I don’t have an answer for that. She’s right. She’s completely, devastatingly right.
But being right doesn’t change anything. Being right doesn’t make me brave enough to reach for what she’s offering.
“Goodbye, Marcella.” The words taste like ashes. “Drive safe.”
She stands there for a moment longer, searching my face for something. A crack in the armor. A sign that I’m going to change my mind.
She doesn’t find it.
Or maybe she does, and she’s finally seeing me for what I am: a coward dressed up in soldier’s clothing, too damaged and too scared to fight for something that matters.
“Goodbye, Finn.” Her voice is barely audible. “I hope someday you realize what you’re throwing away.”
She gets in the car. Closes the door. Starts the engine.
I stand there as she backs up, turns around, begins the slow drive down the mountain road. I stand there as the SUV grows smaller, navigating the first switchback, then the second. I stand there until her taillights disappear around the final curve and there’s nothing left but tire tracks in the snow.
She’s gone.
The silence that follows is absolute. No wind, no birds, no radio chatter. Just me and the mountains and the crushing weight of what I’ve just done.

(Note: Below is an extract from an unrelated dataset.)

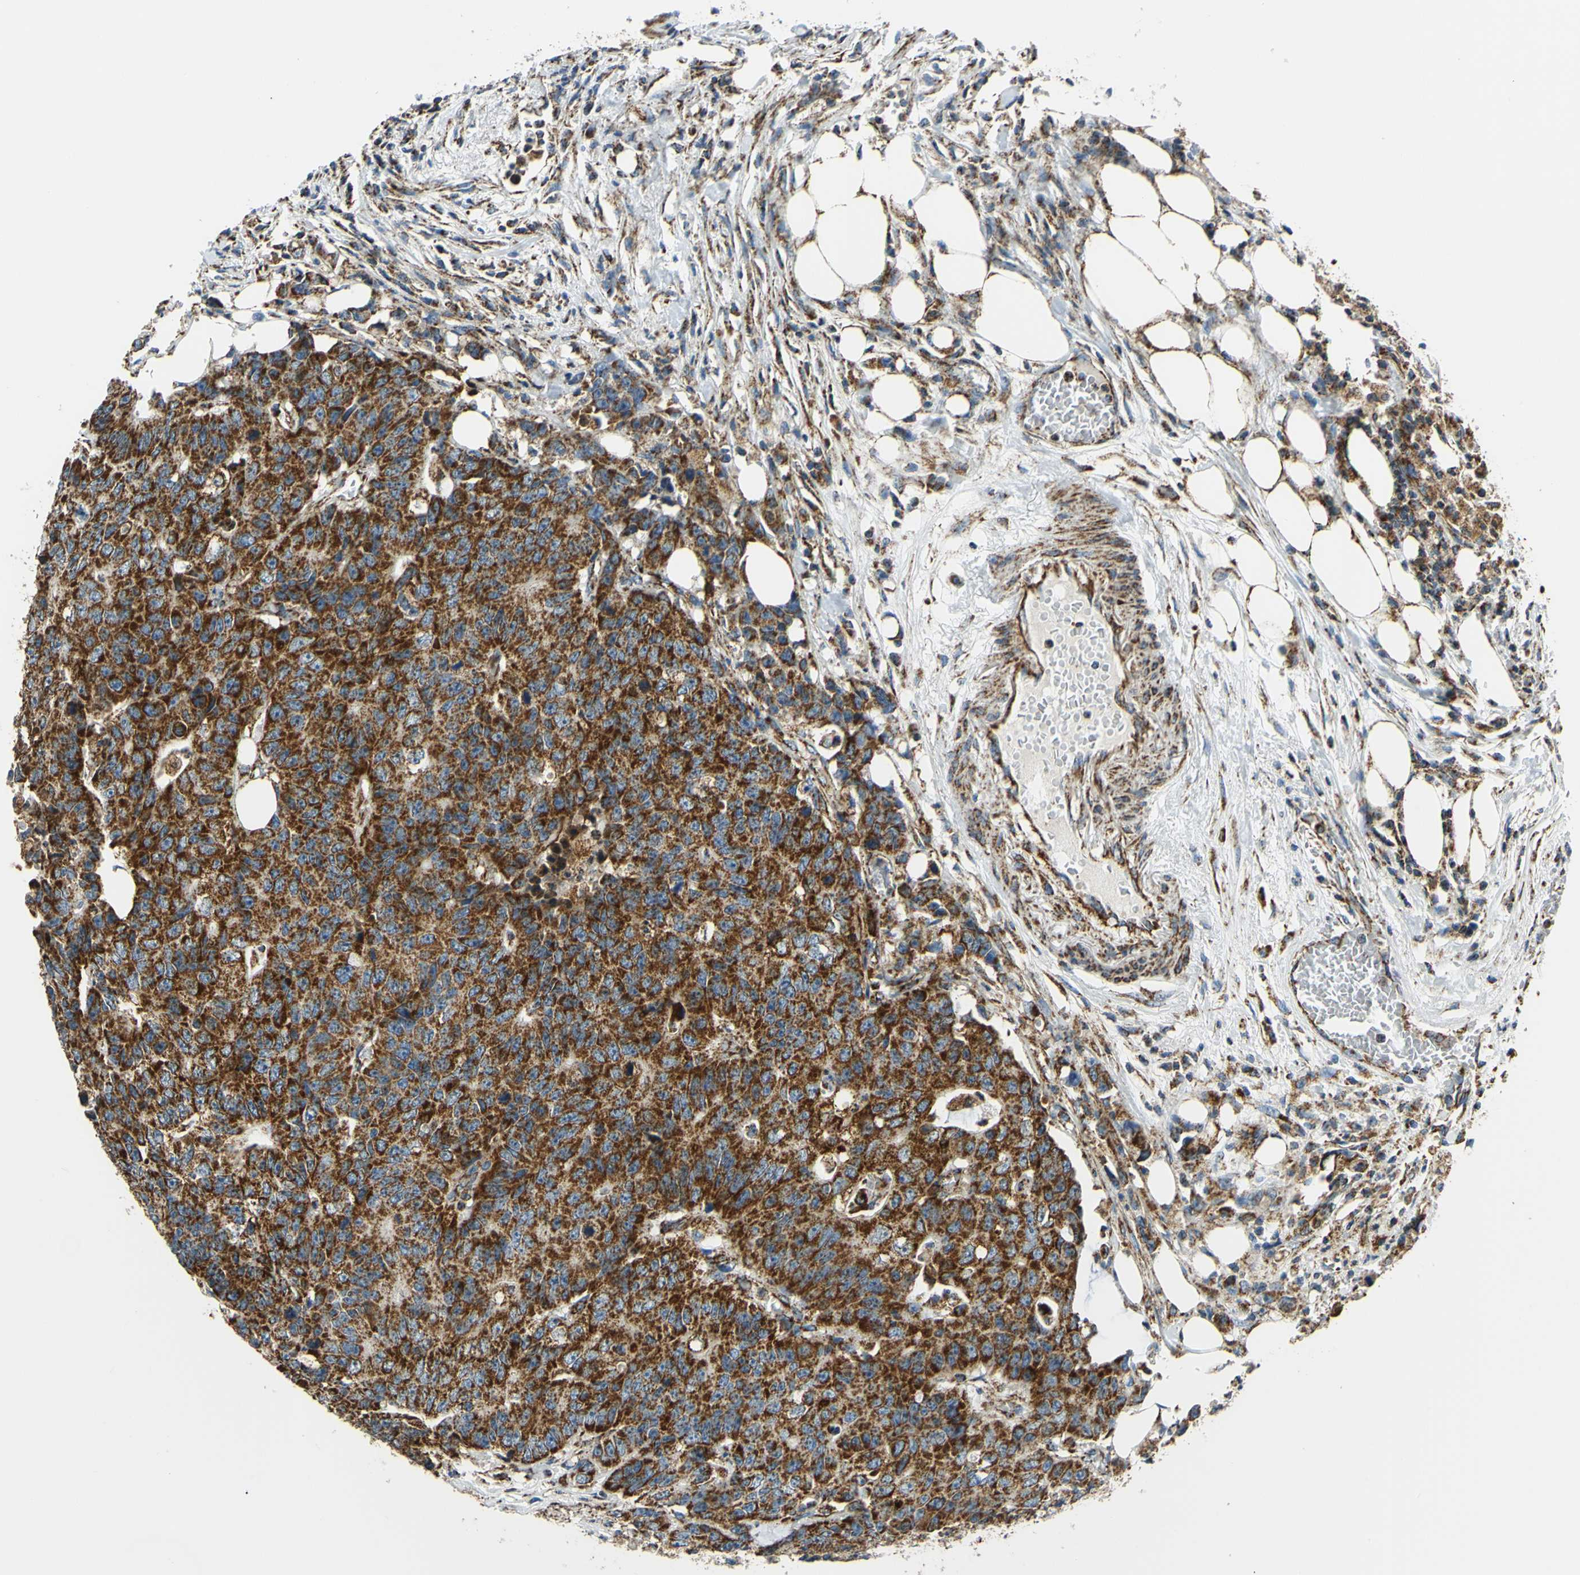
{"staining": {"intensity": "strong", "quantity": ">75%", "location": "cytoplasmic/membranous"}, "tissue": "colorectal cancer", "cell_type": "Tumor cells", "image_type": "cancer", "snomed": [{"axis": "morphology", "description": "Adenocarcinoma, NOS"}, {"axis": "topography", "description": "Colon"}], "caption": "About >75% of tumor cells in colorectal cancer show strong cytoplasmic/membranous protein staining as visualized by brown immunohistochemical staining.", "gene": "MAVS", "patient": {"sex": "female", "age": 86}}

I walk back to the ranger station on numb legs. Open the door. Step inside.
It smells like her. Bread and vanilla and something warm that I’ll never be able to scrub out no matter how hard I try. The couch where she sat, the kitchen where she cooked, the bedroom where we?—
I can’t think about that. Can’t let myself remember the way she looked in my arms, the way she said my name, the way she made me feel like maybe, maybe I could be whole again.
She’s gone. I made sure of it.
The ranger station stretches around me, empty and silent. The same walls I’ve lived inside for four years. The same furniture I built with my own hands. The same isolation I chose because it was safer than risking loss.

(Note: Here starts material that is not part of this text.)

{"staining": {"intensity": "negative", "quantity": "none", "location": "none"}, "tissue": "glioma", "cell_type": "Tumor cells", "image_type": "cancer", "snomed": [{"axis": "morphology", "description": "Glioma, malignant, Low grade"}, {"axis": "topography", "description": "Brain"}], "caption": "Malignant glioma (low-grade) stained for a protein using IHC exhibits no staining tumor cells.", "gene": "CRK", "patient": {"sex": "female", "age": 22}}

It doesn’t feel safe anymore.
It feels like a tomb.
I sink into my leather chair, the one I sit in every night, and stare at the dying fire. The cold is already creeping in, but I can’t bring myself to add more wood. Can’t bring myself to do anything except sit here and feel the full weight of what I’ve just destroyed.
Three days. That’s all it took for her to change everything. Three days of her warmth filling these walls, her laughter echoing off the rafters, her presence making this place feel like something other than a monument to my isolation.